Percutaneous Repair or Medical Treatment for Secondary Mitral Regurgitation [7]

The MITRA-FR trial did not find a statistically significant difference in all-cause mortality or hospitalization rate in secondary mitral regurgitation patients who received transcatheter mitral-valve repair in addition to medical therapy; these results are in contrast to the findings from the COAPT trial, which found lower rates of both outcome measures. Severity of patient illness may be one of the explanations for these different findings, suggesting that patients should have a trial of optimal medical therapy prior to percutaneous repair.

Reduced Cost of Specialty Care Using Electronic Consultations for Medicaid Patients [8]

The demand for specialty care is at an all time high, but supply of care is constrained by limited access and high costs; one potential solution is the use of electronic consultations (eConsults) whereby information exchange can occur electronically. This study found a decrease in health care costs from implementation of an eConsult platform in a statewide health center caring for primarily underserved Medicaid patients.

Sleep Apnea Increases the Risk of New Hospitalized Atrial Fibrillation [9]

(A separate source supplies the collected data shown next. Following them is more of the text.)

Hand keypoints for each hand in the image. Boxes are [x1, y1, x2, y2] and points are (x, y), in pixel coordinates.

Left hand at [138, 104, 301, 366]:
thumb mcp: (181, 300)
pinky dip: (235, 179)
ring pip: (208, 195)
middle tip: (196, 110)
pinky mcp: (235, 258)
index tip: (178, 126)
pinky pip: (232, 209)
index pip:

Obstructive sleep apnea and atrial fibrillation often afflict the same patient population, although there is debate over whether this relationship is due to causation or correlation. In this historical cohort of arrhythmia-free patients, nocturnal hypoxemia was independently associated with new-onset atrial fibrillation after controlling for confounders, which may illuminate the mechanism through which patients with OSA develop atrial fibrillation.

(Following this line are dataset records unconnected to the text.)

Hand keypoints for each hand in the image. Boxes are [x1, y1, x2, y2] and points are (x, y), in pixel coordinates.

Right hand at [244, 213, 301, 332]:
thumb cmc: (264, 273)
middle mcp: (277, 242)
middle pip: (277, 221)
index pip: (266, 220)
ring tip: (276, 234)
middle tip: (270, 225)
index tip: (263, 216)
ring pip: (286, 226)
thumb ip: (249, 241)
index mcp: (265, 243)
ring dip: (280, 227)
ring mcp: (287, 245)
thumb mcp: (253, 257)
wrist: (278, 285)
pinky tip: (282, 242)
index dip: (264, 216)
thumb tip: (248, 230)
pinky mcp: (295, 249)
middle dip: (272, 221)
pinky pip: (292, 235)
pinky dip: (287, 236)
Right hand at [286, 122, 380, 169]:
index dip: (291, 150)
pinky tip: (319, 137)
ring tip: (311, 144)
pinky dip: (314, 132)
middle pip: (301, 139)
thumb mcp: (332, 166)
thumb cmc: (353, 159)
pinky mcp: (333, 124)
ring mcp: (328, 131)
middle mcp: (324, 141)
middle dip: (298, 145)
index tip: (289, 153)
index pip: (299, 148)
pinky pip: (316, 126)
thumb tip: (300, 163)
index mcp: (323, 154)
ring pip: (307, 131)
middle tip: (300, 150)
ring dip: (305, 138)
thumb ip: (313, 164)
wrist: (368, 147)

Siyuan Cao is a 1st-year internal medicine resident at NYU Langone Health

Peer reviewed by Neil Shapiro, MD, Editor-in-Chief, Clinical Correlations, Associate Professor, Department of Medicine, NYU Langone Health

Image courtesy of Wikimedia Commons By Lotus Head from Johannesburg, Gauteng, South Africa 


  1. Lapointe-Shaw L, Austin PC, Ivers, NM, et al. Death and readmissions after hospital discharge during the December holiday period: Cohort study. BMJ 2018;363;k4481.
  2. Lam PH, Gupta N, Dooley DJ, et al. Role of high-dose beta-blockers in patients with heart failure with preserved ejection fraction and elevated heart rate. Am J Med. 2018;131(12):1473-81.
  1. Phan TT, Shivu GN, Abozguia K, et al. Impaired heart rate recovery and chronotropic incompetence in patients with heart failure with preserved ejection fraction. Circ Heart Fail. 2009;3(1):29-34.
  2. Aboumatar H, Naqibuddin M, Chung, S, et al. Effect of a program combining transitional care and long-term self-management support on outcomes of hospitalized patients with chronic obstructive pulmonary disease. JAMA. 2018;320(22):2335-43.
  3. FOCUS Trial Collaboration. Effects of fluoxetine on functional outcomes after acute stroke (FOCUS): a pragmatic, double-blind, randomised, controlled trial. Lancet. 2018; (published online Dec 5). DOI: 10.1016/S0140-6736(18)32823-X.
  1. Mead G, Hackett ML, Lundström E, et al. The FOCUS, AFFINITY and EFFECTS trials studying the effect(s) of fluoxetine in patients with a recent stroke: a study protocol for three multicentre randomised controlled trials. Trials. 2015;16:369.
  2. Obadia J-F, Messika-Zeitoun D, Leurent G, et al. Percutaneous repair or medical treatment for secondary mitral regurgitation. N Engl J Med 2018;379:2297-2306.
  3. Daren A, Victor GV, Emil C, et al. Reduced cost off specialty care using electronic consultations for Medicaid patients. Health Affairs. 2018;37(12):2031–6.
  4. Kendzerska T, Gershon AS, Atzema C, et al. Sleep apnea increases the risk of new hospitalized atrial fibrillation: A historical cohort. Chest. 2018;154(6):1330-9.